Isinbayeva, who accumulates world records at the same rate as former men's champion Sergei Bubka, defied difficult, windy conditions to come back from the brink of defeat and win with 4.91 metres, surpassing her own mark by one centimetre.
Former gymnast Feofanova, the world champion, was second with 4.75 and Anna Rogowska of Poland took the bronze with 4.70.
It was Isinbayeva's seventh world record this year yet the 22-year-old had been close to breaking down moments earlier.
Her dramatic victory came from an inspired gamble.
In the bronze position and one jump away from elimination after failing at 4.70 and 4.75, and with Feofanova and Rogowska ahead of her, Isinbayeva put up the bar to 4.80.
Close to tears as she faced defeat, she managed to compose herself and clear majestically, earning one of the biggest roars of the night from a sell-out Olympic stadium.

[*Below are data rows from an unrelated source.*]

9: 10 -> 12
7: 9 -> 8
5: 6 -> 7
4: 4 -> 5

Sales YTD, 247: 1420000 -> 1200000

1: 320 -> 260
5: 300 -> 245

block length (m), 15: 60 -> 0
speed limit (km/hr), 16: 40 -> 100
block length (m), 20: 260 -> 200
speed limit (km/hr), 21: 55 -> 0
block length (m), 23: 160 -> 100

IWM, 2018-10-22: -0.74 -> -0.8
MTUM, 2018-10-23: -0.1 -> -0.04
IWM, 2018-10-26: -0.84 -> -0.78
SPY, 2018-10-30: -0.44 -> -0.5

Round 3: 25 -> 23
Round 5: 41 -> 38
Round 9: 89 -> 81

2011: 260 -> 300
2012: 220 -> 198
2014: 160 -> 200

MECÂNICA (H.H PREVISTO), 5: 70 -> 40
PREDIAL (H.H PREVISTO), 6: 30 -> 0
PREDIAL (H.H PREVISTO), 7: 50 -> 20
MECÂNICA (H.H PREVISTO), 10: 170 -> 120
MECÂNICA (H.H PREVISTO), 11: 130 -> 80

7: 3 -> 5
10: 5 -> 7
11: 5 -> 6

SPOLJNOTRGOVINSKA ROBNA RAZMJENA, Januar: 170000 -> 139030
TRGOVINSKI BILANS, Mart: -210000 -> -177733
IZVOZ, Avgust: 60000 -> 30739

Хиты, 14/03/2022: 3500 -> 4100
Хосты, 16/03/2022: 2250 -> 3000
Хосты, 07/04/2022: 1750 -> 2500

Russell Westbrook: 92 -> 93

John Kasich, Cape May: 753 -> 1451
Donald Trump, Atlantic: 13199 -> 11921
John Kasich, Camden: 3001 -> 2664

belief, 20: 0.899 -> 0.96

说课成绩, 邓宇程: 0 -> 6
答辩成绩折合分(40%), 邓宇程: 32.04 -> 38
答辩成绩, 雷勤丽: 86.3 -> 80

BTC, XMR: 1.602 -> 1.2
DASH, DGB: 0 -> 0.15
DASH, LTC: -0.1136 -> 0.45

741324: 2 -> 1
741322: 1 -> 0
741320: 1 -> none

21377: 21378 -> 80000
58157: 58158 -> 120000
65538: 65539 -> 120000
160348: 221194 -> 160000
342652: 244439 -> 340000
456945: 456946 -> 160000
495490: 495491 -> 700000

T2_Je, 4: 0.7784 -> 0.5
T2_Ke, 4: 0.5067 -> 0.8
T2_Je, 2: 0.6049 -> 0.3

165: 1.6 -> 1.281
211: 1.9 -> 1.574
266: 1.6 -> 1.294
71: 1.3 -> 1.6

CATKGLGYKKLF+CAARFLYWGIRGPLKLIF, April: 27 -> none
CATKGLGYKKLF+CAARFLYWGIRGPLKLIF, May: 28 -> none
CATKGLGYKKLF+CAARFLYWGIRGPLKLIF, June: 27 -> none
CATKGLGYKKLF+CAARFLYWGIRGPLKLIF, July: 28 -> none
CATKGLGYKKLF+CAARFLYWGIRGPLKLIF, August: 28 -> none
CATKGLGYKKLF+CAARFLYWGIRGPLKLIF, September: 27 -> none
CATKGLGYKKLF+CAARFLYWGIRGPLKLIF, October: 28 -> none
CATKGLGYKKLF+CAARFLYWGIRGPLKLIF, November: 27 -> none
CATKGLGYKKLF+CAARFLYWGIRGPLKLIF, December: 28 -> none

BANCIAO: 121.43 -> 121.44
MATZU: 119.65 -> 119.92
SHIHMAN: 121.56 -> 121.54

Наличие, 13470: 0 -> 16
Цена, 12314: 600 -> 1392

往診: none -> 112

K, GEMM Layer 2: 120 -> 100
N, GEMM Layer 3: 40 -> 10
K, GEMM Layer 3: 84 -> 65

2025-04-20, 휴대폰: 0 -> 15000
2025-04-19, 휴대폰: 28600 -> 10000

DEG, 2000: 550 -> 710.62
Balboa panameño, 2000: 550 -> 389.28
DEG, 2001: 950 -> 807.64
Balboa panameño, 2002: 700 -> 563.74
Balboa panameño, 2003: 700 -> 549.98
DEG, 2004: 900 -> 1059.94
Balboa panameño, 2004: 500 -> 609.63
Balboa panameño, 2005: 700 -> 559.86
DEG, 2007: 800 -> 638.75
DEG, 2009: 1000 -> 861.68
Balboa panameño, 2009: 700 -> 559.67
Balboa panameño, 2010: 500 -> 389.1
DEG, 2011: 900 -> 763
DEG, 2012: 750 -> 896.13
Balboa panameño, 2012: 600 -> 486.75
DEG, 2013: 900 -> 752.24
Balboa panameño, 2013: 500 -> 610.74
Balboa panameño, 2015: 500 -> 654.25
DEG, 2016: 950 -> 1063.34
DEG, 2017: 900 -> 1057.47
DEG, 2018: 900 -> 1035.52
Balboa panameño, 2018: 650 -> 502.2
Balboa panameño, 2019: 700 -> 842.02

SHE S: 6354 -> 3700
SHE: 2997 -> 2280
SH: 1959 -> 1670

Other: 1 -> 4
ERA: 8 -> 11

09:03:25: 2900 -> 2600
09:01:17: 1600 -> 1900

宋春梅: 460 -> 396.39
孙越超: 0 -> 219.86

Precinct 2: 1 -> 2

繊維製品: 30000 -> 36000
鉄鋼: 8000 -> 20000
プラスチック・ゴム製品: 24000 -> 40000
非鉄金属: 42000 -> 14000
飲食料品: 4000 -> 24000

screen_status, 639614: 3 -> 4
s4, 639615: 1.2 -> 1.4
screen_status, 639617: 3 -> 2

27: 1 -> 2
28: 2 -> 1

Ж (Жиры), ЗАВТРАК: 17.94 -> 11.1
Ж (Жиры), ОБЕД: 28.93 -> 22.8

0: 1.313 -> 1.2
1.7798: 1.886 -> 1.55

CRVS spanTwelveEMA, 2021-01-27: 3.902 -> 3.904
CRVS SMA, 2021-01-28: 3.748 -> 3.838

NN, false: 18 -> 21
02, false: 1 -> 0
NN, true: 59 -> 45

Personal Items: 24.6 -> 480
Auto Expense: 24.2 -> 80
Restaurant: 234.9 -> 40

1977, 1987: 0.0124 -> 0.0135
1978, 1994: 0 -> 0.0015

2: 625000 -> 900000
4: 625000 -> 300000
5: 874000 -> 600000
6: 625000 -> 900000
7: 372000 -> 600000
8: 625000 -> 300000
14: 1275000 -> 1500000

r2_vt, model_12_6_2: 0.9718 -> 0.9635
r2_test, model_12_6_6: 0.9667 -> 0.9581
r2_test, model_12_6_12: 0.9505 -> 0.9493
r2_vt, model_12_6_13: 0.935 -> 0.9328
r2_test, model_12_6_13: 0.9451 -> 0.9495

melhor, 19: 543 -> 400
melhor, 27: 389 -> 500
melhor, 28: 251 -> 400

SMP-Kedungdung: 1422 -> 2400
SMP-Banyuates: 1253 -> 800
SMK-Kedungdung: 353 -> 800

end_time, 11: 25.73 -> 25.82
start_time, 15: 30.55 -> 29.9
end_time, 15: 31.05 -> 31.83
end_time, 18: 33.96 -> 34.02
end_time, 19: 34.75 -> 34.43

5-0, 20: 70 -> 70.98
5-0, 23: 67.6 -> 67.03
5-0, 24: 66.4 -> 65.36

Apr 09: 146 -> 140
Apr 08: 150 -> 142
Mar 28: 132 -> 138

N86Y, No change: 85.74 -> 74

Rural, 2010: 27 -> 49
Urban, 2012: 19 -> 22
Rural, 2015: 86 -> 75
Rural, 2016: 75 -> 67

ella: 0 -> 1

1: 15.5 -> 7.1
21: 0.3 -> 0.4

Her confidence and smile back, she then emphasised her domination by clearing 4.85 before sailing over the record height.
"After those two misses I felt so unhappy, I was so dissatisfied with myself. I don't want to boast but I'm not used to bronzes and I'm not used to losing," a bubbly Isinbayeva told a news conference. "It's all or nothing with me.
"It was one of those key moments in life -- I was just thinking of how much I had done to get to Athens. I told myself: 'You are the favourite.'"
Her performance -- the first athletics world record in Athens -- so impressed Feofanova that the pair, who have publicly admitted that they are not close, exchanged friendly words and smiles at the end. The event always looked like a two-horse race, the Russian pair having exchanged the world record almost month-by-month over the past two-and-a-half years.
They share nothing else in common.
Isinbayeva is dark-haired, tanned, wears make-up and plays to the crowd. Feofanova is red-haired, freckled, frowning and as pale as a ghost. They live in different cities, with Isinbayeva describing theirs as a "hi and goodbye" relationship.
They both came in at 4.40 and cleared without scares up to 4.65, Feofanova looking the more tense while Isinbayeva, soaring over each time, won over the crowd with blown kisses.
But Isinbayeva then inexplicably lost her rhythm with her failures at 4.70 and 4.75.
Distraught, she sat down and covered her head with a towel for almost 10 minutes.
"After clearing 4.80, the world record was no problem," she said. "I already knew by then that I was the champion, that gave me strength, it made me bolder."
There had been tears in the qualifiers as well, when 2000 Olympic champion Stacy Dragila failed to reach the final. The American blamed new shoes for her inept performance.